Liputan6.com, Jakarta - OTP (One Time Password) masih menjadi kasta tertinggi dalam pengamanan aset digital.
Sementara password dalam bentuk huruf, angka (PIN), tanda baca maupun kombinasi ketiganya dianggap memiliki keamanan yang lebih rendah.
Dengan kondisi itu, pakar keamanan siber Alfons Tanujaya pun menyebut apabila ada aplikasi yang menggunakan PIN untuk mengamankan OTP sama saja seperti memakai mobil Jeep Wilis dalam perang untuk melindungi tank.
Oleh sebab itu, menurut Alfons, penerapan sistem semacam ini bukannya membuat pengguna mendapatkan pengamanan tambahan yang lebih ketat, melainkan makin rumit dan rentan dieksploitasi.
Terlebih, pengamanan berbasis kata kunci saat ini sudah begitu banyak digunakan dan memiliki celah. Salah satunya adalah penggunaan kata kunci yang sama secara berulang dan memakai informasi pribadi untuk membuatnya.
"Celakanya, jika salah satu akun saja yang digunakan bocor, seperti yang dialami oleh LinkedIn dan Yahoo yang mengalami kebocoran database pengguna dan tersebar di dunia maya," tulis Alfons seperti dikutip dari situs Vaksin.com, Minggu (1/11/2020).
Baca Juga
Advertisement
Kondisi itu juga didukung dengan kemungkinkan kebocoran kredensial dan kerugiannya bisa sangat besar bagi pemilik akun. Hal itu dapat saja terjadi sebab saat ini program mata-mata yang dikenal sebagai trojan atau keylogger hadir dalam banyak bentuk.
"Salah satunya dalam bentuk crack atau program bajakan/gratisan yang diunduh, bisa juga diselipkan ketika anda sedang menonton film streaming gratisan yang mengharuskan anda menginstal aplikasi tambahan atau pop-up iklan," tulisnya lebih lanjut.
Biasanya, keylogger ini akan merekam seluruh aktivitas korbannya, mulai dari situs yang dikunjungi, kata-kata yang diketikkan di keyboard, hingga dalam beberapa kasus mampu mengaktifkan kamera atau mikrofon.
Untuk itu, banyak pratiksi keamanan siber menyarankan pengguna untuk melindungi perangkatnya dengan aplikasi antivirus, seperti Webroot yang memiliki Evasion Shield untuk mendeteksi aplikasi atau situs yang mengandung trojan.

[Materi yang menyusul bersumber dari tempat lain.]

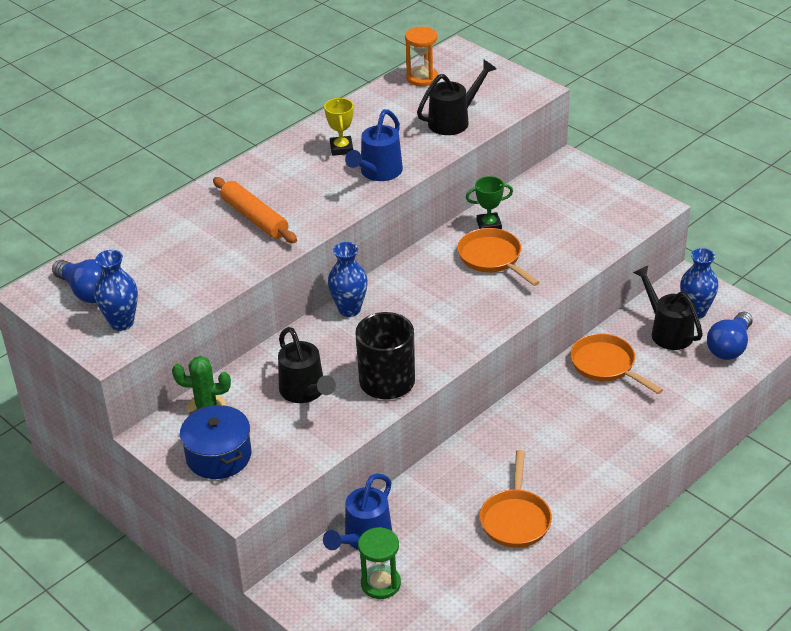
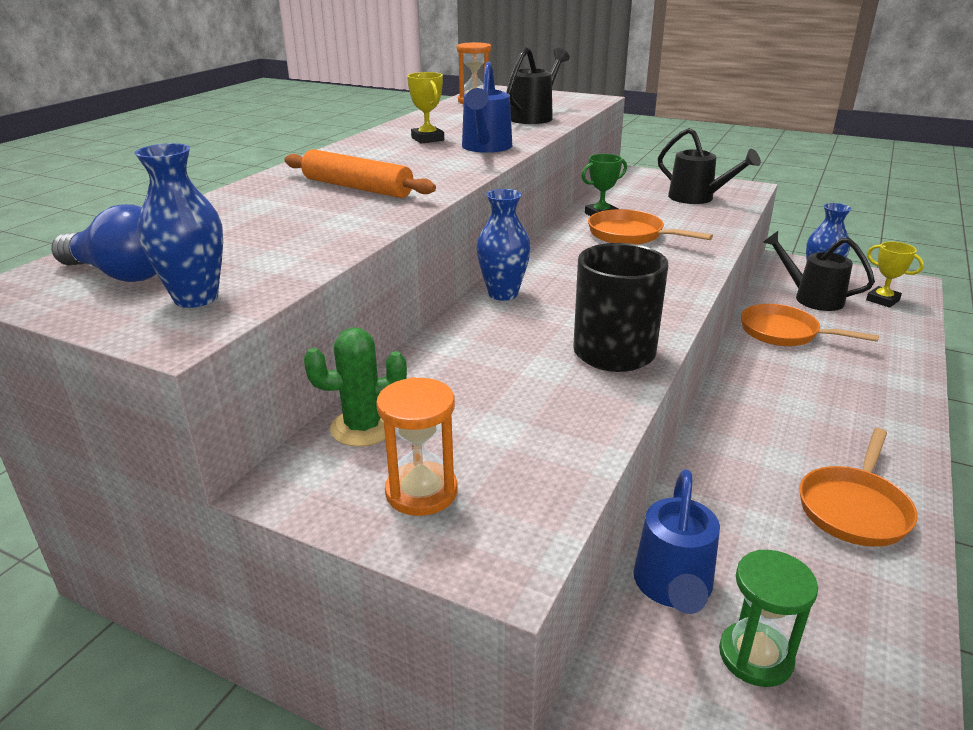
camera: 20 degrees left, 10 degrees down
(218, 456) = (421, 492): blue pot -> orange hourglass
(305, 392) = (507, 382): black watering can -> black watering can (697, 198)
(515, 519) = (854, 508): orange pan -> orange pan turned 45 degrees clockwise
(729, 347) = (882, 300): blue light bulb -> yellow trophy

Kemampuan OTP untuk Amankan Akun
Melihat kondisi itu, Alfons pun mengatakan pengamanan OTP saat ini dapat disebut sebagai yang terbaik dan menjadi andalan untuk melindungi kredensial.

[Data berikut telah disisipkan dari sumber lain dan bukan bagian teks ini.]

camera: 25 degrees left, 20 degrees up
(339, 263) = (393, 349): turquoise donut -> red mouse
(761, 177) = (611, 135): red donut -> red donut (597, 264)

Kendati demikian, pada dasarnya memang tidak ada aturan pengamanan menggunakan password yang diperkuat dengan OTP.
"Hanya saja, pengamanan OTP ibaratnya pengamanan terbaik dan menjadi senjata andalan dan dalam teknik pengamanan TFA/MFA (Two/ Multi Factor Authentication)," tulis Alfons menjelaskan.
Adapun metode yang biasanya diterapkan pengelola layanan, menurut Alfons, adalah pengamanan awal menggunakan kredensial lalu diperkuat dengan pengamanan TFA, seperti OTP atau password sekali pakai.
Namun layanan seperti WhatsApp sempat menggunakan layanan OTP tanpa kredensial untuk masuk ke akun pengguna. Cara ini memang aman, tapi memiliki celah dengan memanfaatkan rekayasa sosial pengguna.
"Penipu biasanya berpura-pura sebagai pihak berwenang menghubungi pemilik akun, lalu dengan macam tipu daya yang sangat meyakinkan berhasil mengelabui korbannya untuk memberikan kode akses atau mengklik tautan verifikasi yang dikirimkan ke SMS sehingga akun berpindah tangan," tulisnya lebih lanjut.
Advertisement
Metode Keamanan WhatsApp
Untuk itu, saat ini WhatsApp menambahkan lapisan keamanan baru, yakni PIN 6 angka yang hanya dapat diketahui pemilik Akun WhatsApp dan disebut sebagai Two-Step Verification.
Metode ini berbeda dari TFA konvesional dimana OTP menjadi lapisan keamanan kedua. Namun Alfons juga menyorot metode ini juga memiliki kelemahan tersendiri.
"Di sini yang terjadi adalah terbalik dimana Two-Step Verification WhatsApp adalah PIN yang mengamankan OTP. Jadi, secara teknis jika di perangkat tersebut terkandung trojan atau keylogger, PIN tersebut akan bisa diketahui," tulis Alfons melanjutkan.